State says his bears are a risk to humans around Ely.
Lynn Rogers, the controversial bear researcher who feeds his subjects by hand and teaches others to do the same, went to court Monday in an effort to win back his state research permit.
The Minnesota Department of Natural Resources (DNR) refused to renew Rogers’ research permit last summer because, officials said, he failed to publish enough peer-reviewed research and was endangering the public around Ely by making the wild predators comfortable with people and teaching them to see humans as a source of food.

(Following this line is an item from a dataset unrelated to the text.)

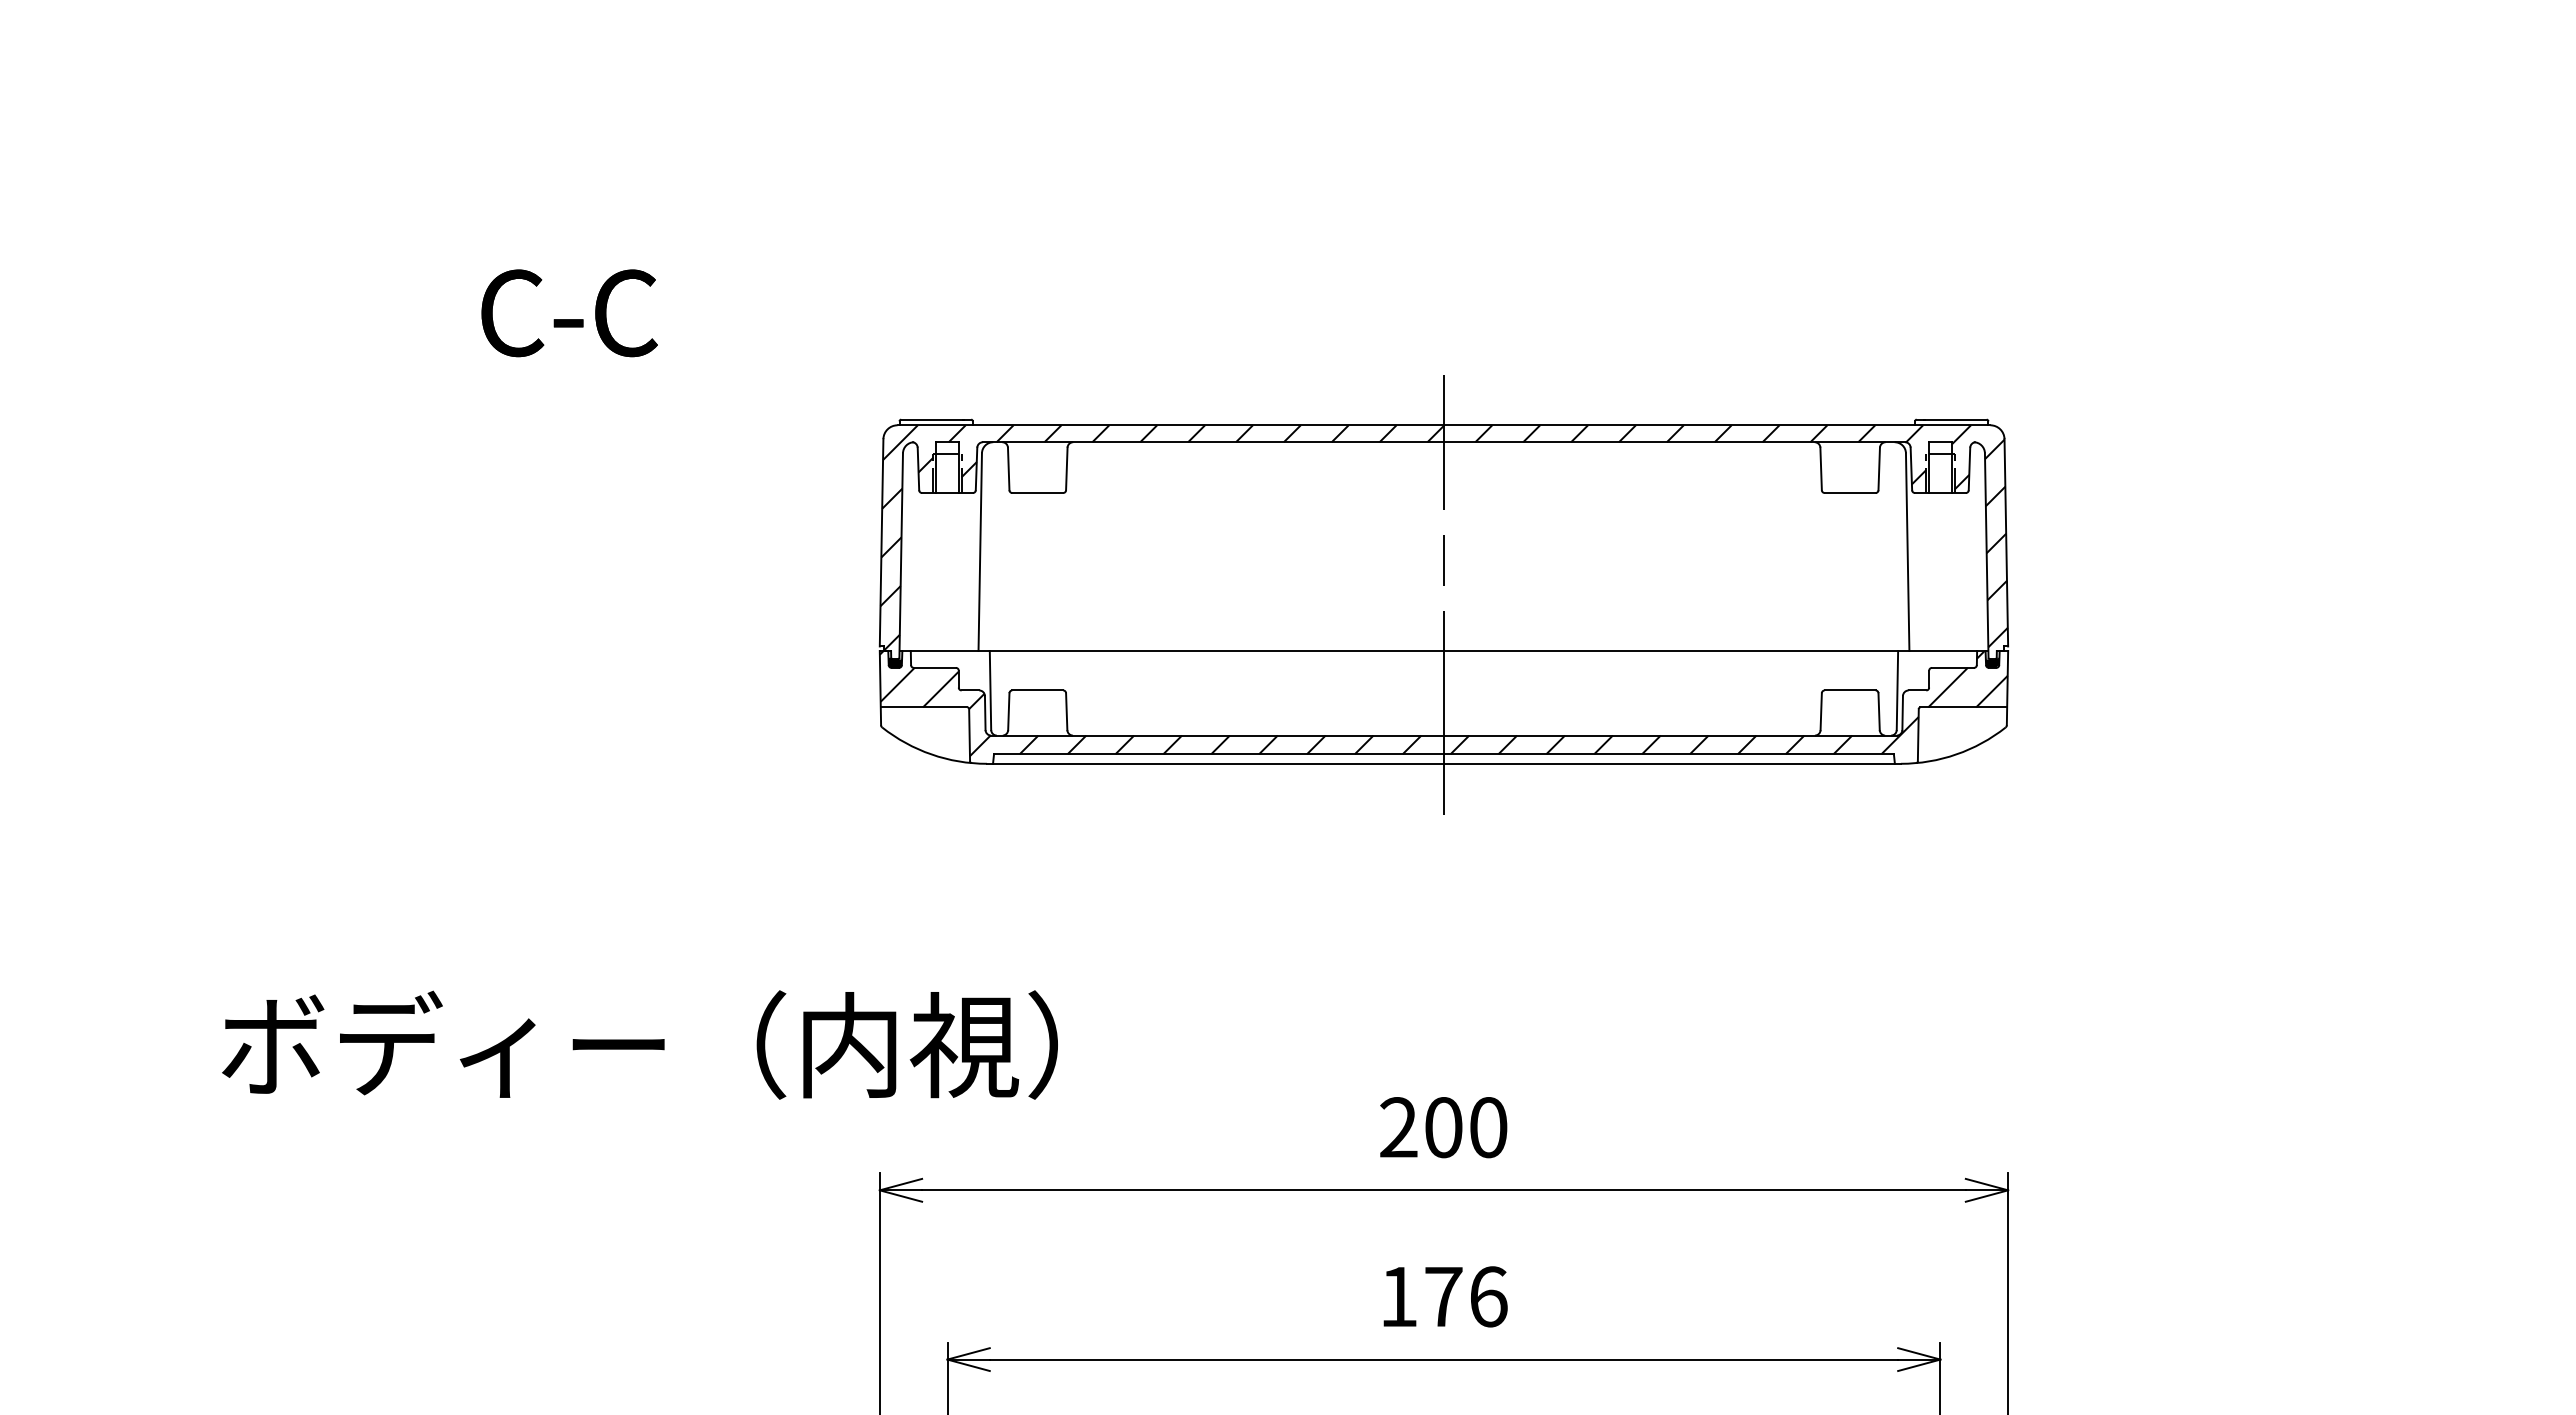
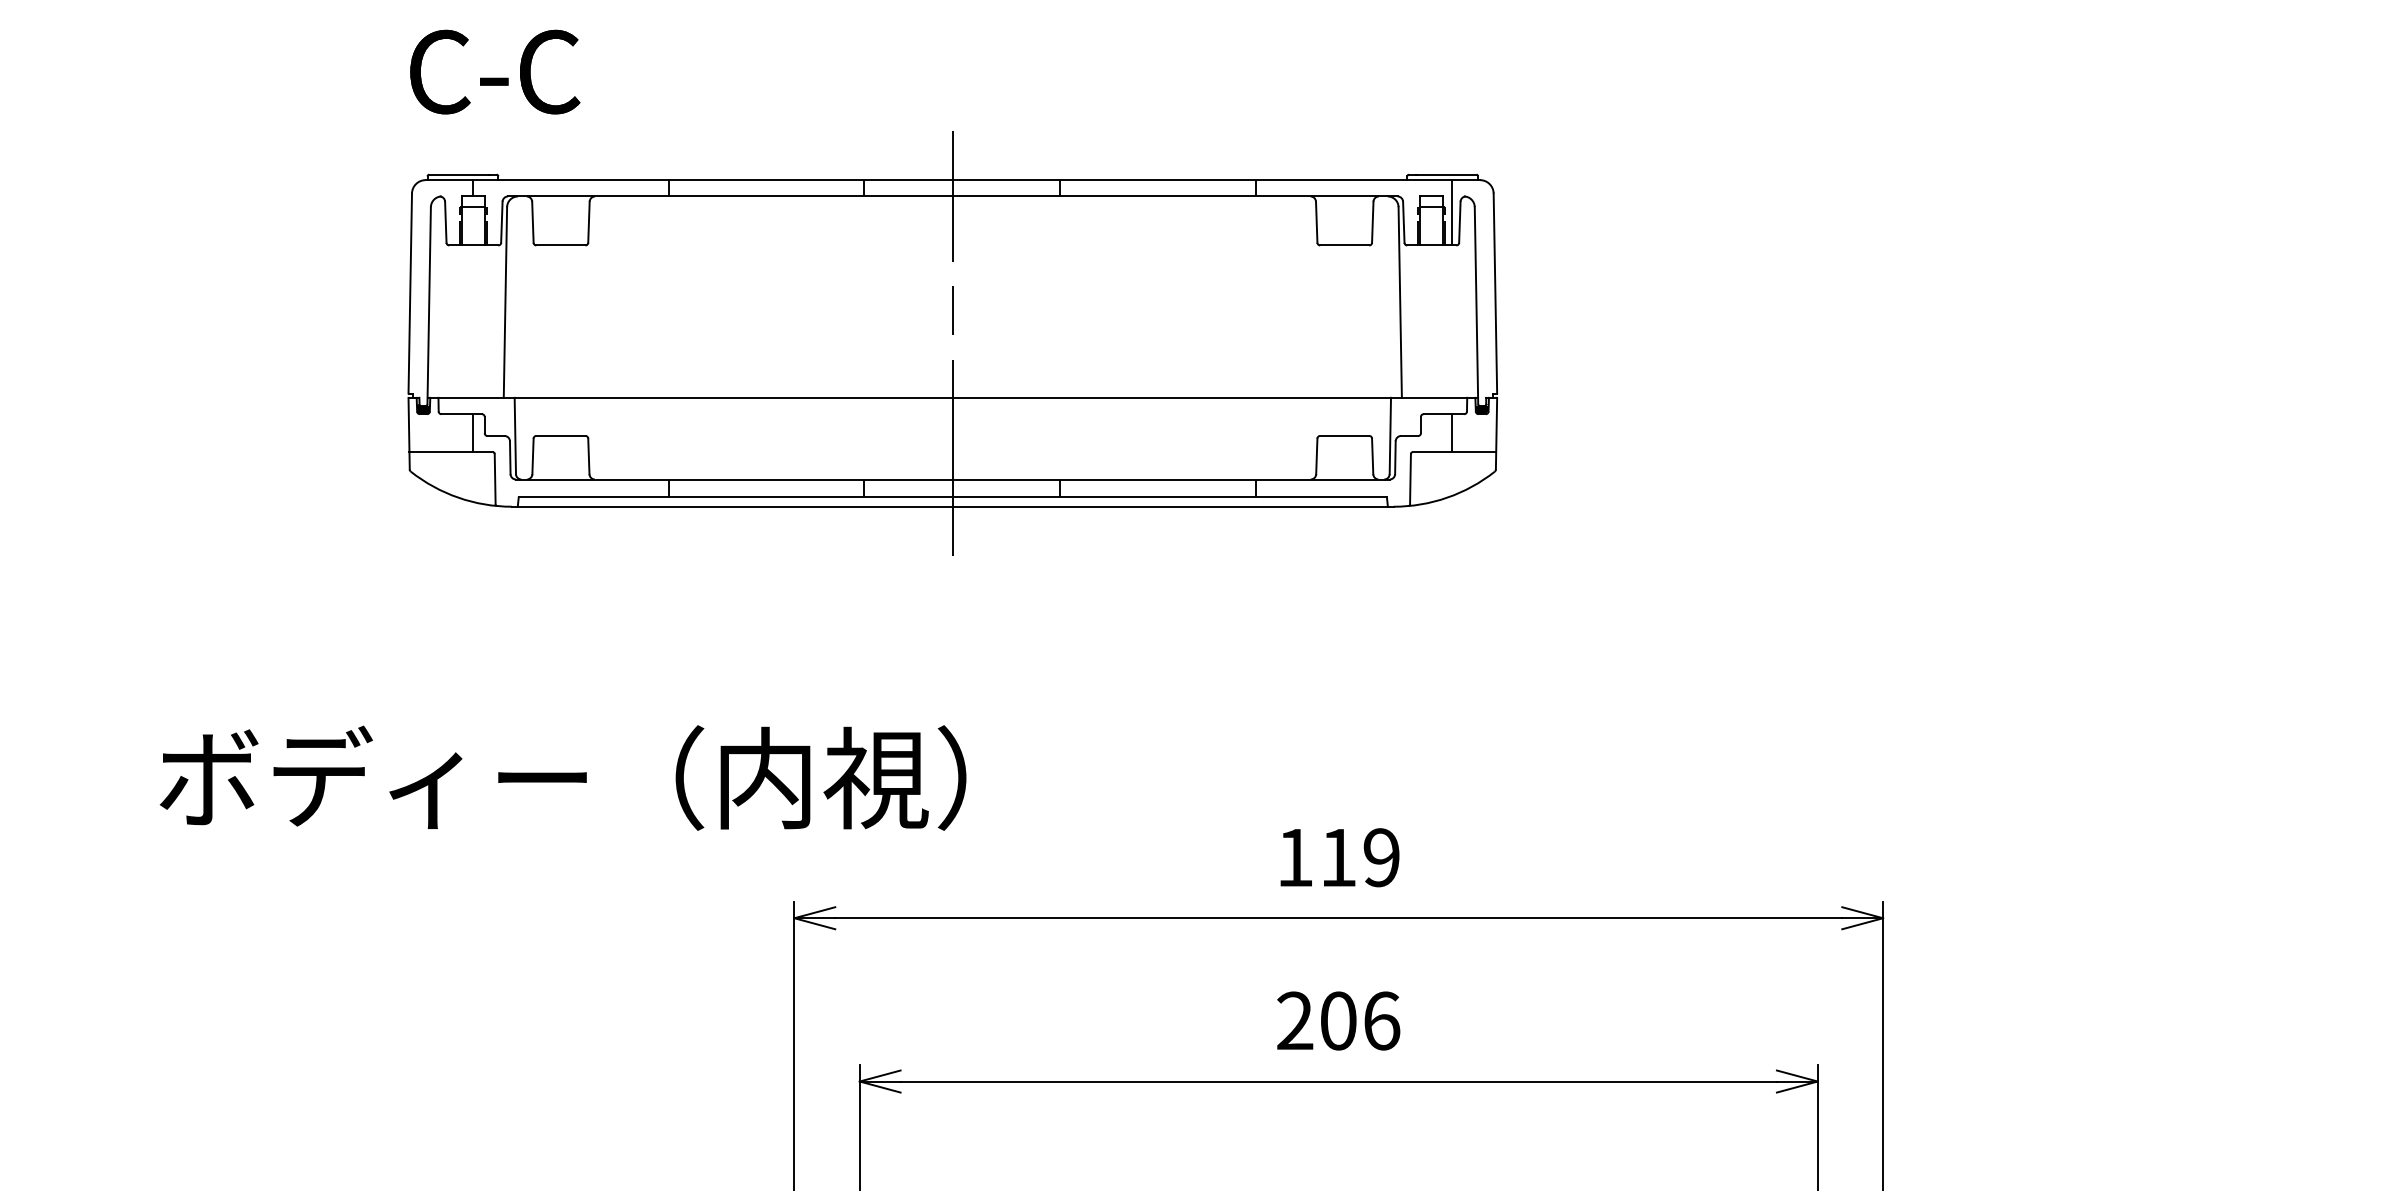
part: (1443, 594) -> (952, 343), moved
text: (1443, 1127) -> (1338, 857), 200 -> 119
text: (1421, 1296) -> (1317, 1020), 176 -> 206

For 14 years, Rogers had hand-fed wild black bears in order to collar them with satellite tracking devices. He posted live Internet video feeds from their dens, attracting an international audience and more than 140,000 Facebook followers who got to know bears such as Lily and Hope on a first-name basis.
But his practices also became the focus of criticism by wildlife officials and residents of the area around Ely, where he conducts his studies and runs the North American Bear Center. Since 2009, the DNR has received 69 complaints from area residents, the agency said in court filings. In 2011, a group of 38 people signed a letter protesting the renewal of Rogers’ permit because, they said, his collared bears posed a risk to children and others.
Rogers denies that his bears are a risk: He said many people in the Ely area feed bears, and said there has never been a bear conflict that resulted in human injuries. He appealed the DNR’s decision to Gov. Mark Dayton, who refused to overrule it.
Last July Rogers filed suit, and this week an administrative law judge will hear the case. A ruling is expected in a week to 10 days.
In the meantime, the DNR and Rogers reached a temporary compromise, which has allowed Rogers to keep collars on 10 bears and keep video cameras in two dens.